«Nulle autre voix»: les douleurs des Algériennes sur scène
©Crédit Photo: Youcef Oufigou

Dans la salle intimiste du théâtre de l’Épée de Bois, au cœur de l’histoire française, résonne une pièce puissante et émouvante: Nulle autre voix. Inspirée de l’œuvre de Maïssa Bey, cette production franco-algérienne se dresse comme un témoignage percutant de la condition féminine en Algérie.
C’est sur un plancher de bois, dans une petite salle du théâtre de l’Épée de Bois, près du Château de Vincennes, qu’a été jouée, pour la première fois en France, la pièce de théâtre Nulle autre voix, directement inspirée de l’ouvrage de l’autrice Maïssa Bey.
Incarnée par Linda Chaib et chantée par Salah Gaoua, la pièce de théâtre est d’apparence sobre, mais sa densité est percutante tant au niveau de la performance des deux comédiens que du message porté par le roman de Maïssa Bey.
Au programme, la mise en scène de la femme algérienne lambda, étouffée par un patriarcat insupportable, qui décide de passer à l’acte, son couteau à la main.
À travers des tirades en prose, Linda Chaib décline les traits de personnalité de la protagoniste, la femme «hors-norme», abusée par un mari dont elle n’a jamais voulu.

Lorsque l’arme du crime fait couler le sang dans le salon, le soulagement est au rendez-vous. Dans un monologue dynamique, elle revient sur la peur ressentie et la paix d’avoir mis fin aux jours de son bourreau. Ici, la voix de Salah Gaoua vient ancrer les émotions dans le décor algérien de Tlemcen, Constantine, Oran… et toutes les villes où la condition féminine est mise à l’index par la société patriarcale.
Lorsque la condamnation est prononcée par le juge, la femme hors norme est encore plus soulagée.
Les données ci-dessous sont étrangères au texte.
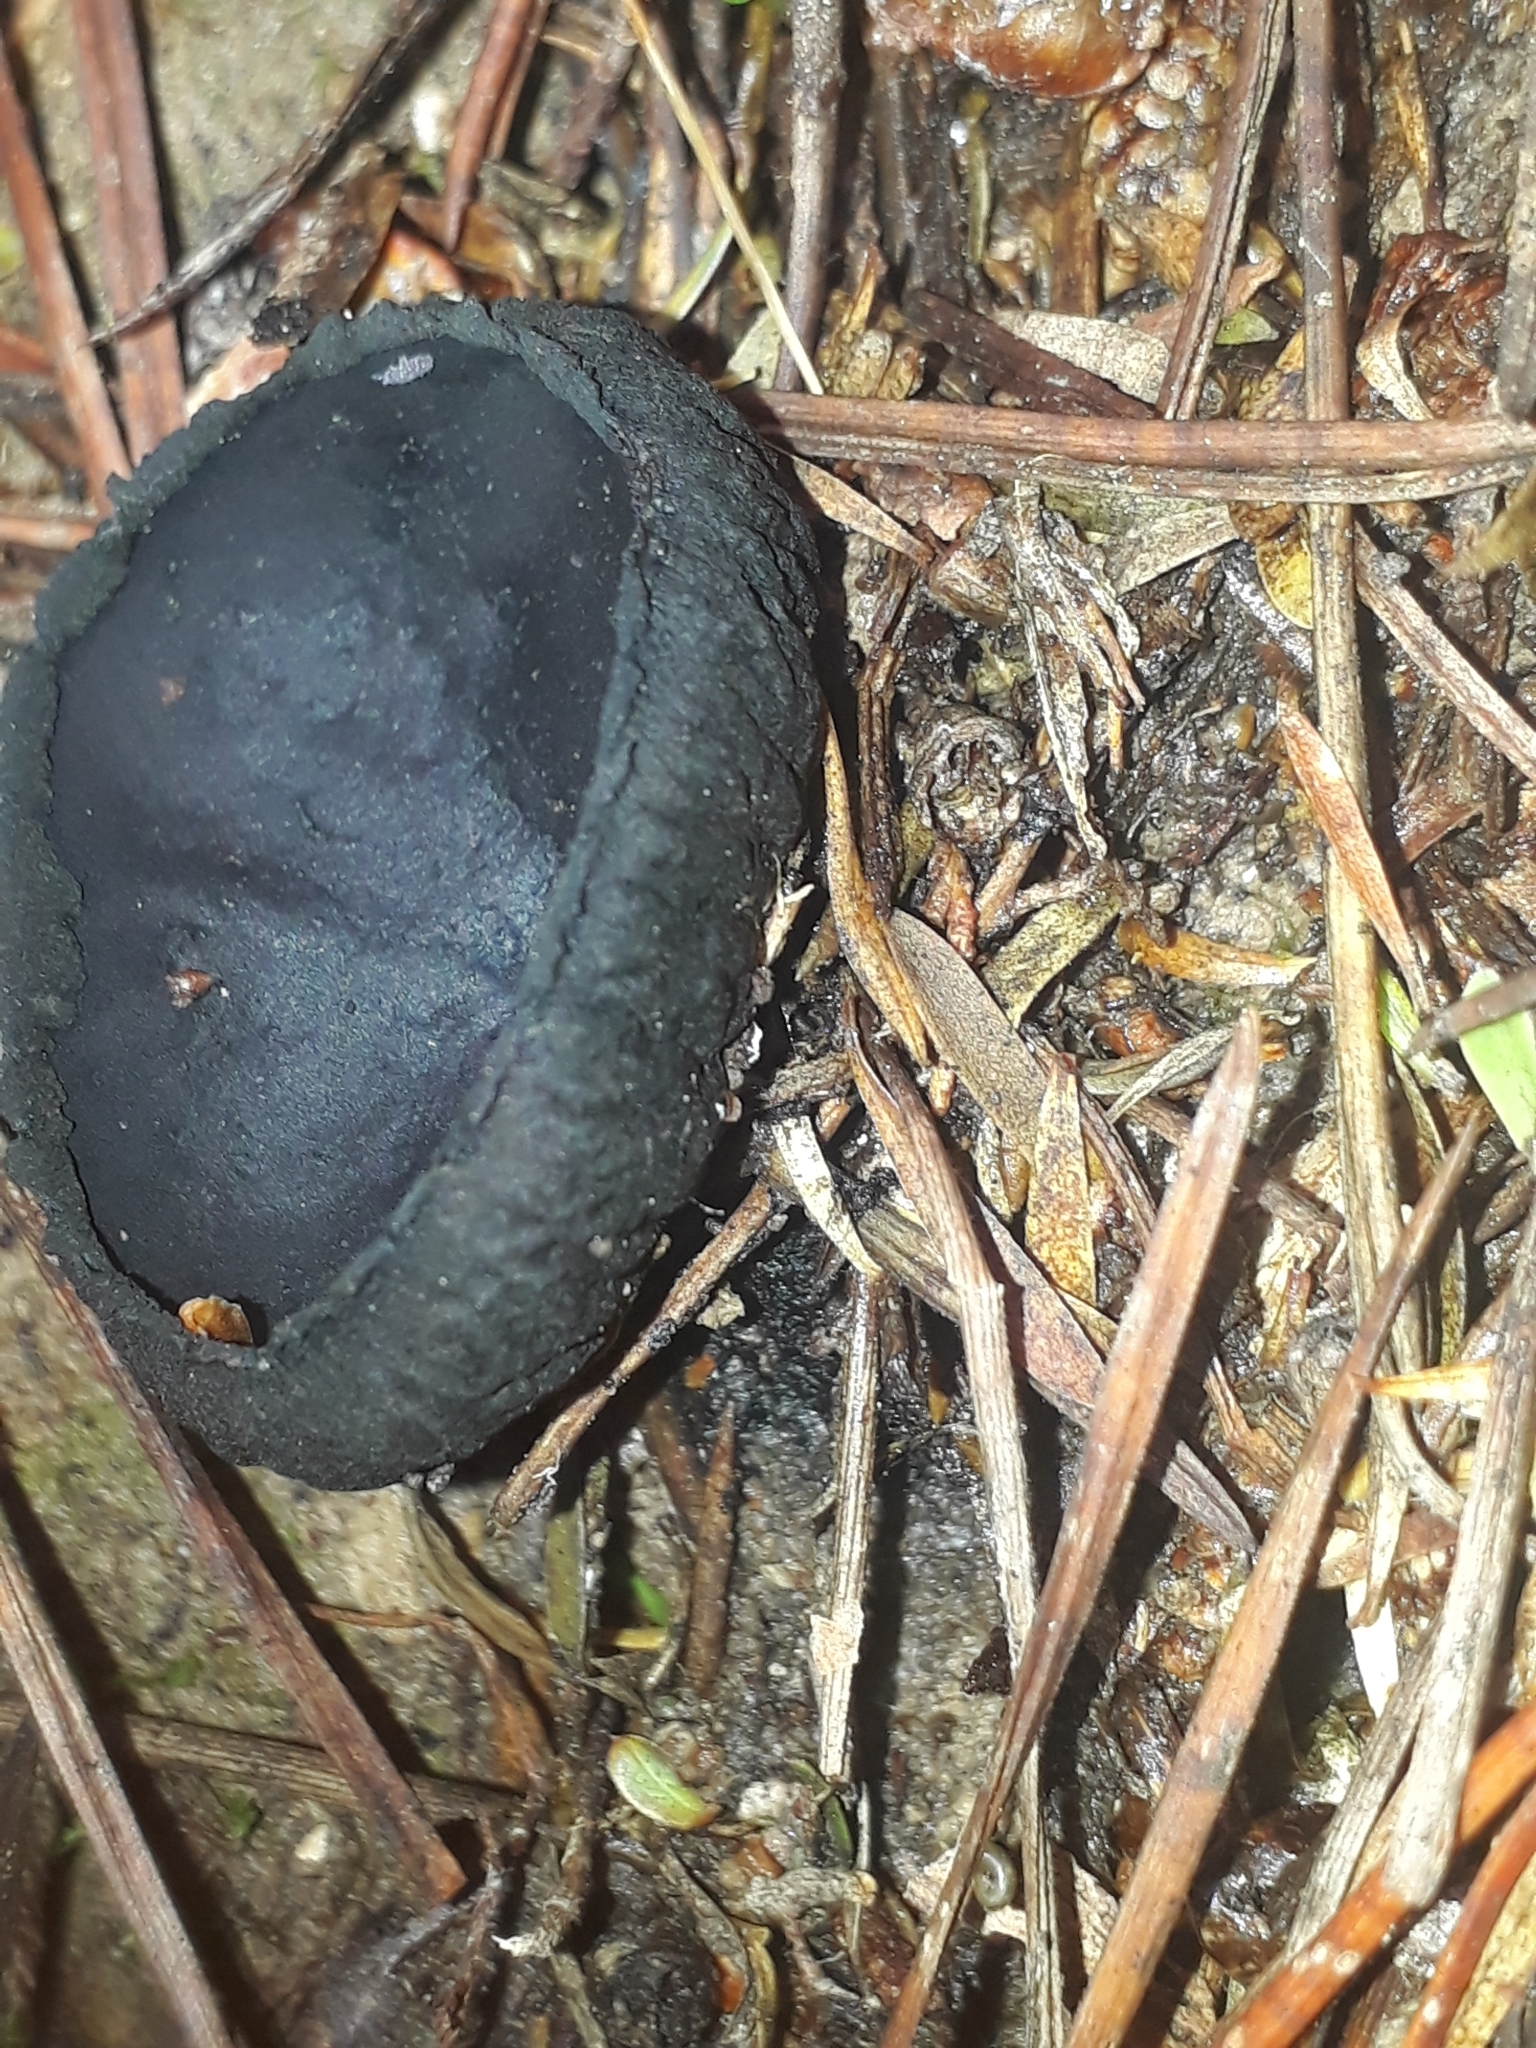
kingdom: Fungi
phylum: Ascomycota
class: Pezizomycetes
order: Pezizales
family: Sarcosomataceae
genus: Plectania
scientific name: Plectania rhytidia
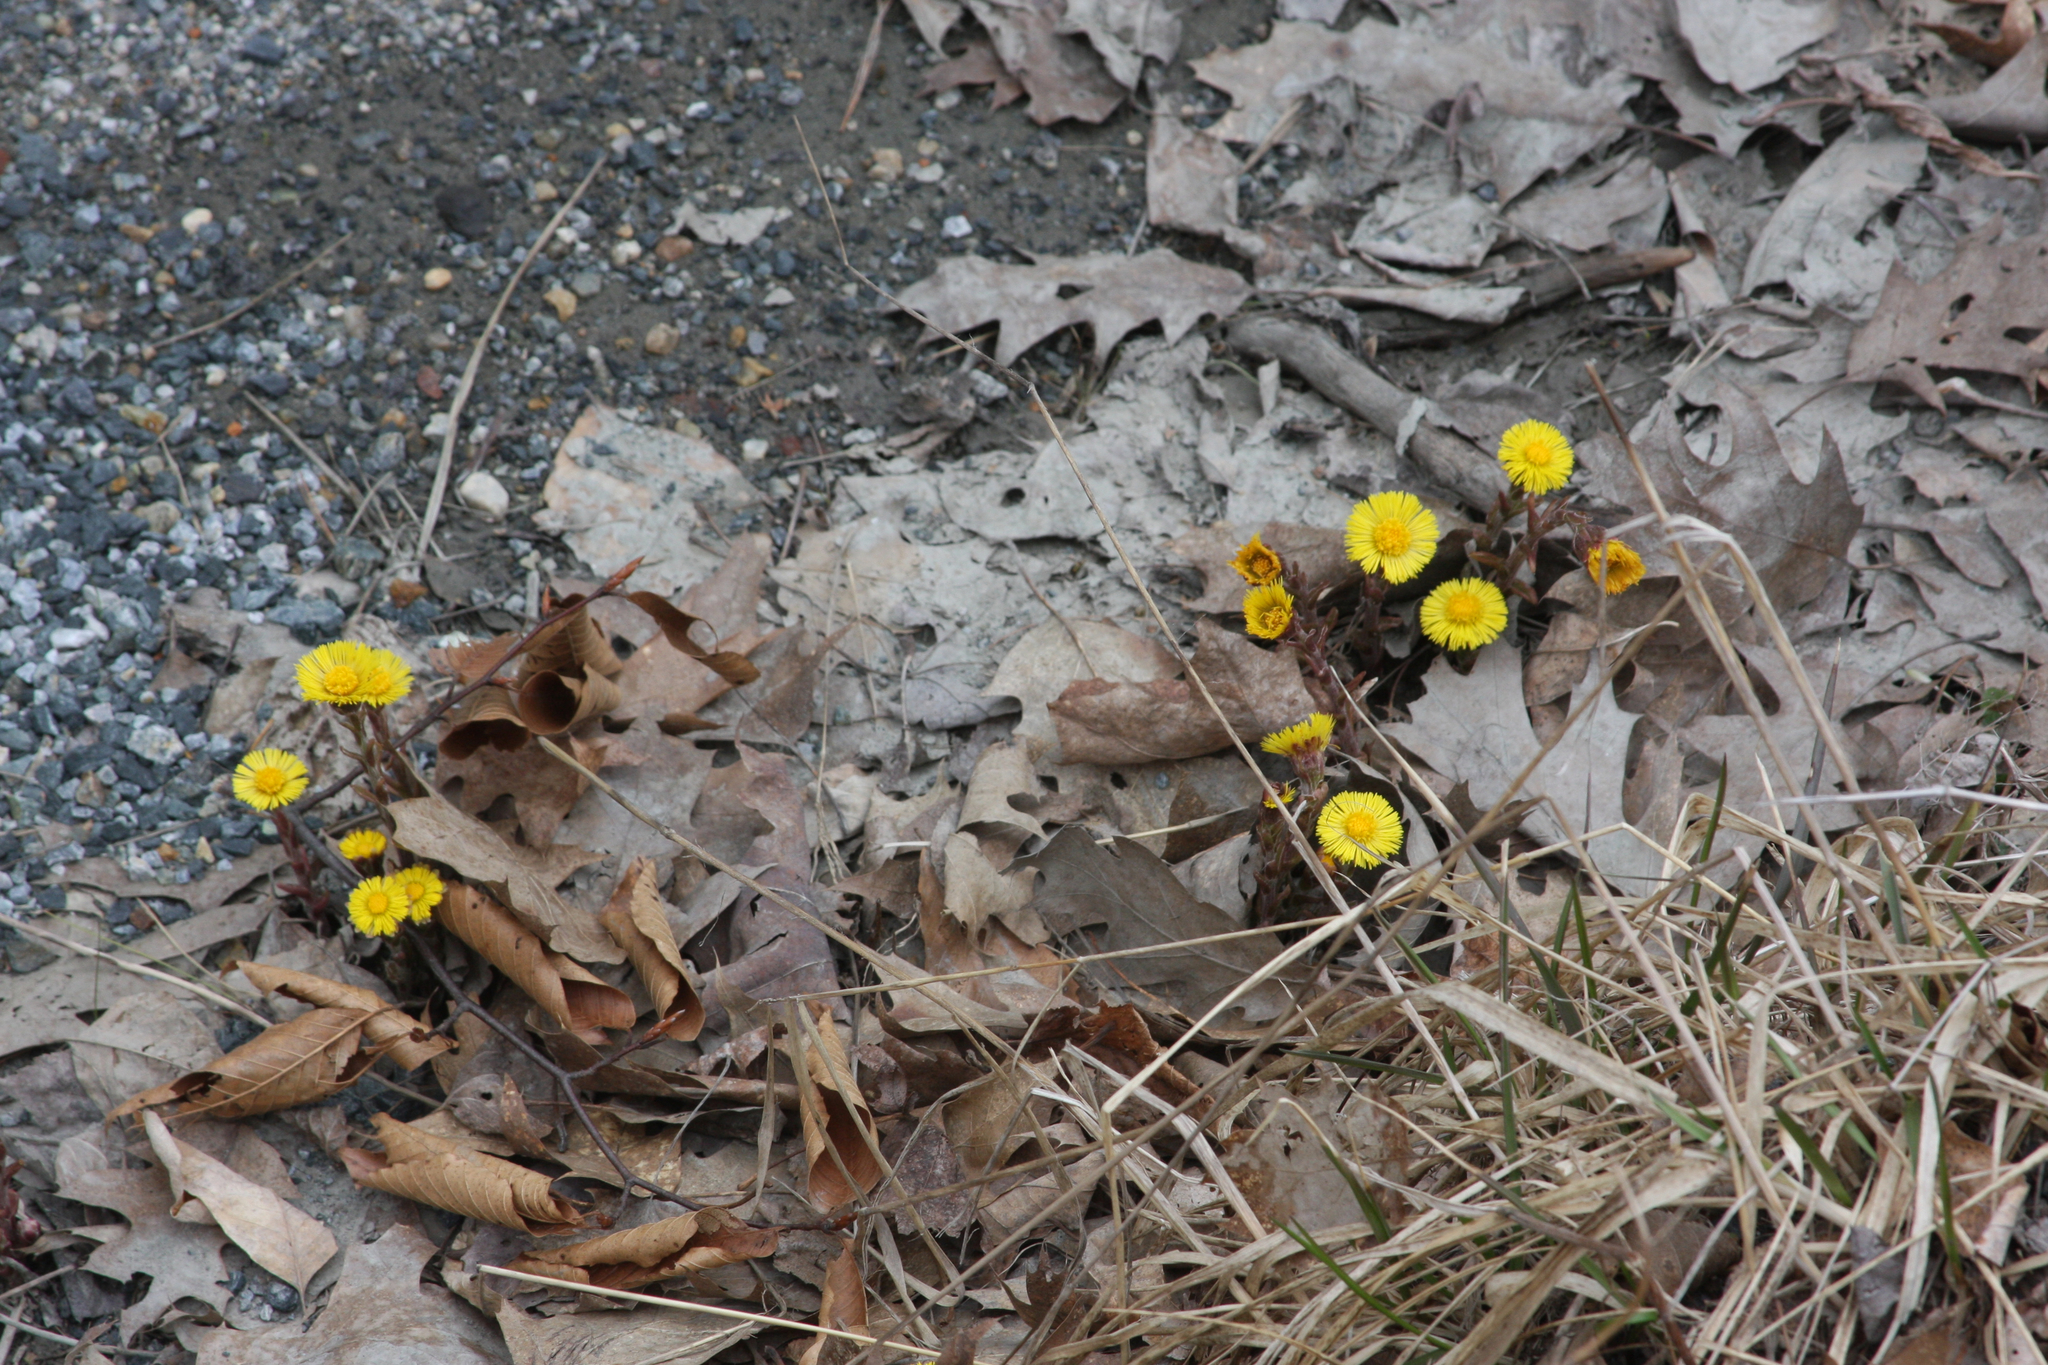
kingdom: Plantae
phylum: Tracheophyta
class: Magnoliopsida
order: Asterales
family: Asteraceae
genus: Tussilago
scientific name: Tussilago farfara
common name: Coltsfoot
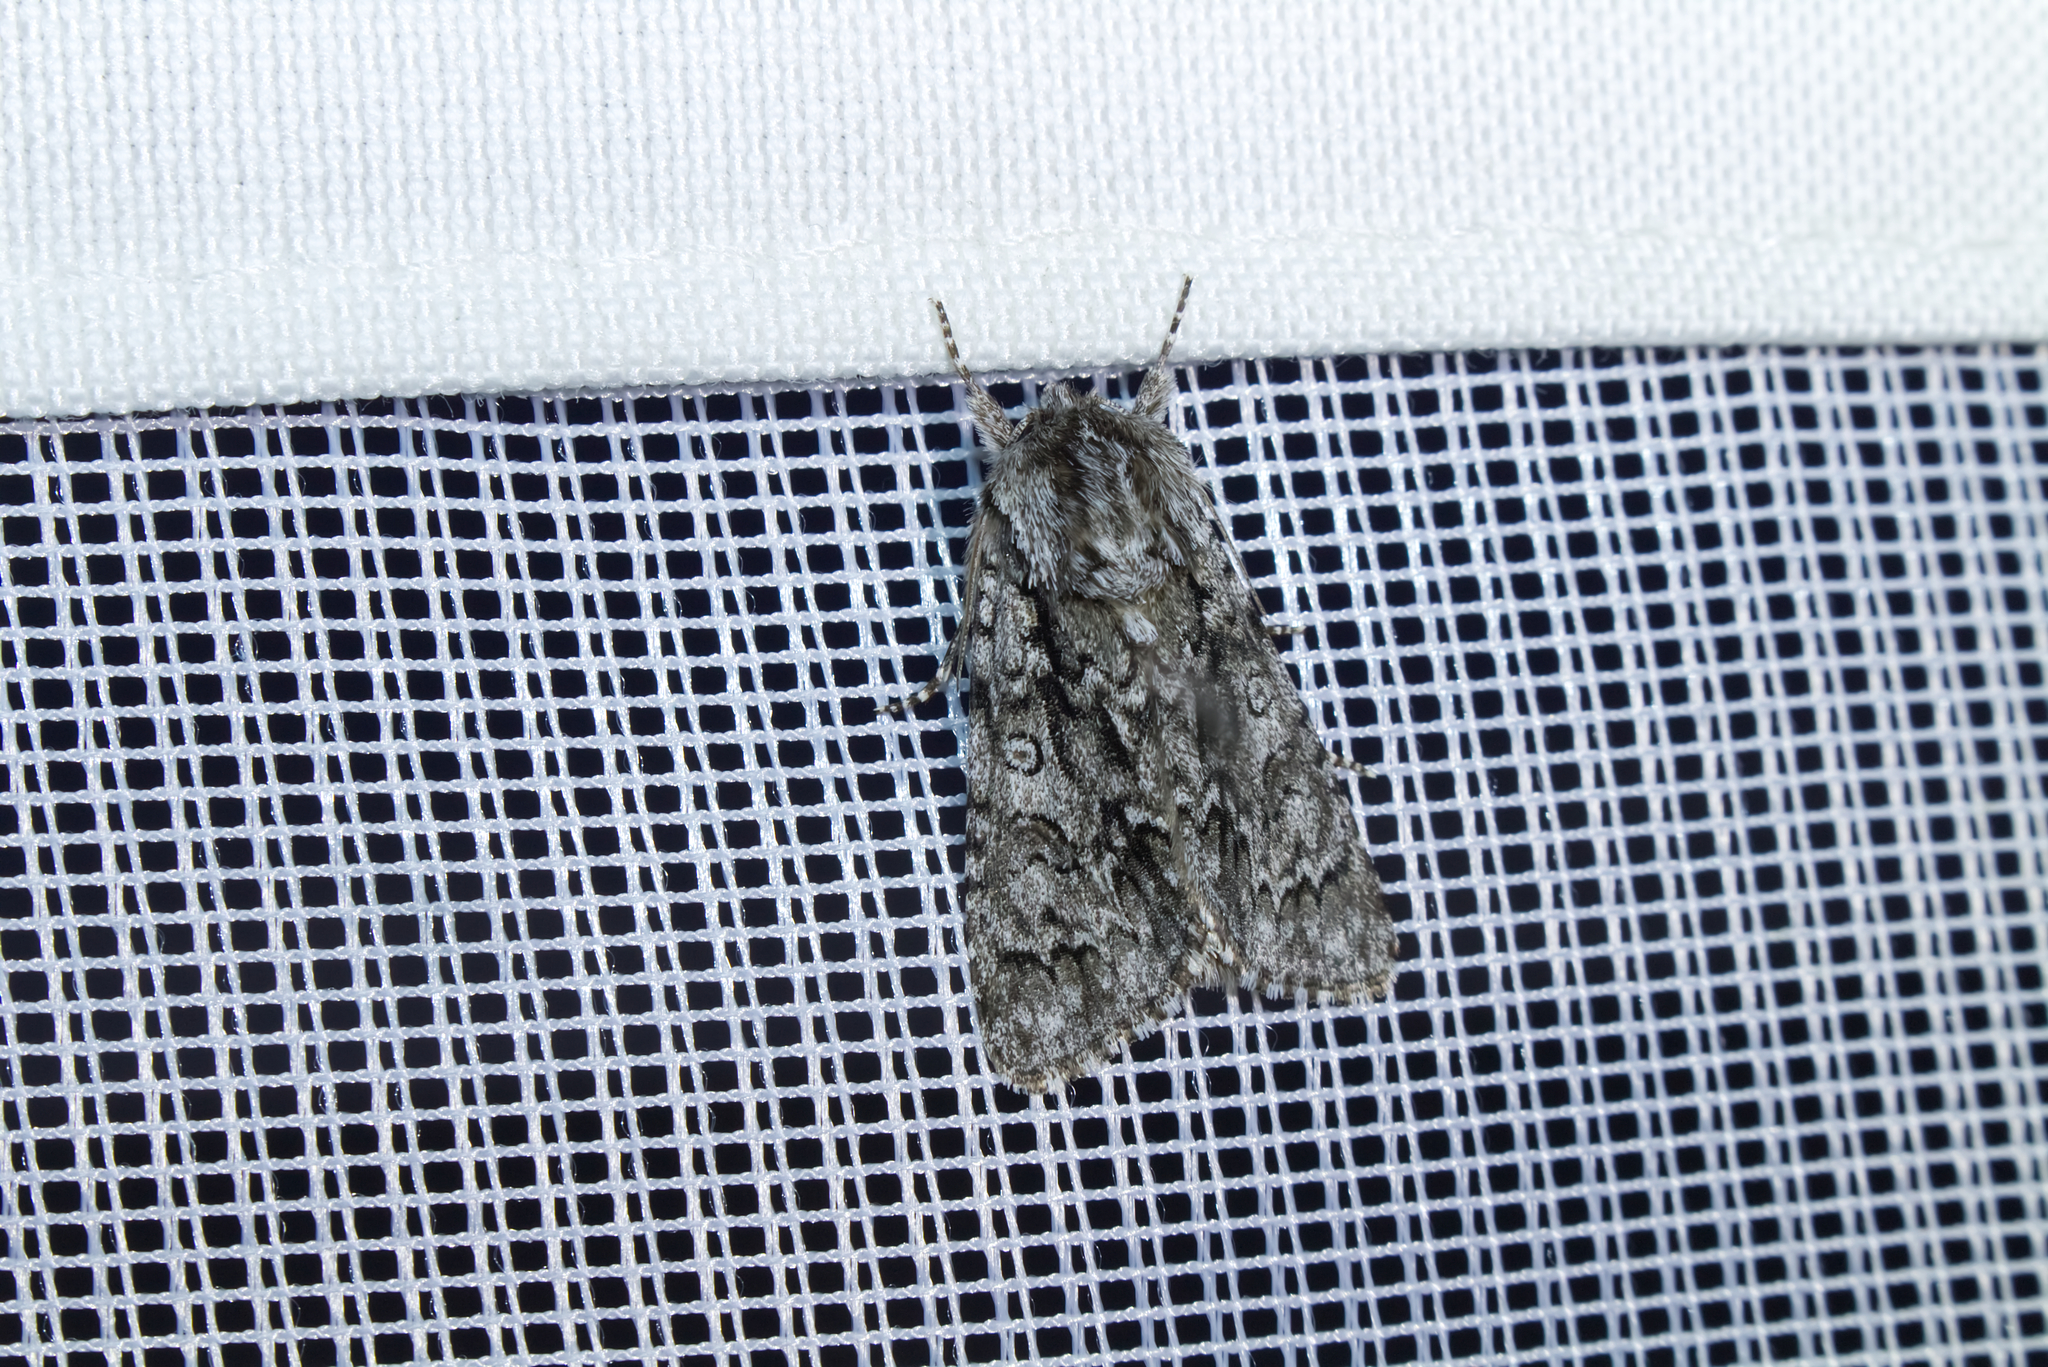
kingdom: Animalia
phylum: Arthropoda
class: Insecta
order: Lepidoptera
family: Noctuidae
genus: Acronicta
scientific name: Acronicta auricoma
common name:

Les 15 ans de réclusion criminelle n’indignent pas la protagoniste qui juge ce verdict «clément» et qui ne souhaite pas faire appel.
Dans son monologue introspectif post-carcéral, la comédienne revient sur la réaction de sa mère qui désavoue sa fille qu’elle estime «sans aucune valeur» et à qui elle ne rend pas visite en prison, icône d’une femme qui fait prévaloir le rôle du mari en acceptant la soumission de la femme. Car toute sa vie, la femme a obéi à trois commandements, «tu ne toucheras pas à ton corps, tu ne toucheras pas au corps des autres, tu ne laisseras personne toucher à ton corps», souffle-t-elle, avant de poursuivre que son mariage, forcé par sa mère, a brisé le plafond de ces commandements.
D’autres femmes sont également incarnées par Linda Chaib durant la pièce de théâtre, notamment l’écrivaine Farida, souffrant de difficultés de langage et qui viennent souvent rendre visite au personnage principal après sa libération.
Les années de détention marquent la personnalité de la protagoniste: ses camarades de bagne lui montrent un nouvel aspect de la vie, chacune venant d’un milieu différent et se retrouvant en prison pour diverses raisons.
La pièce est une coproduction de l’Institut français de Tlemcen en Algérie, du Palais de la Culture et de la compagnie de théâtre El Ajouad. Une pièce d’une puissance rare jouée jusqu’au 23 décembre au théâtre de l’Épée de Bois, du jeudi au samedi à 21h et les samedis et dimanches à 16h30 pour les plus de 16 ans.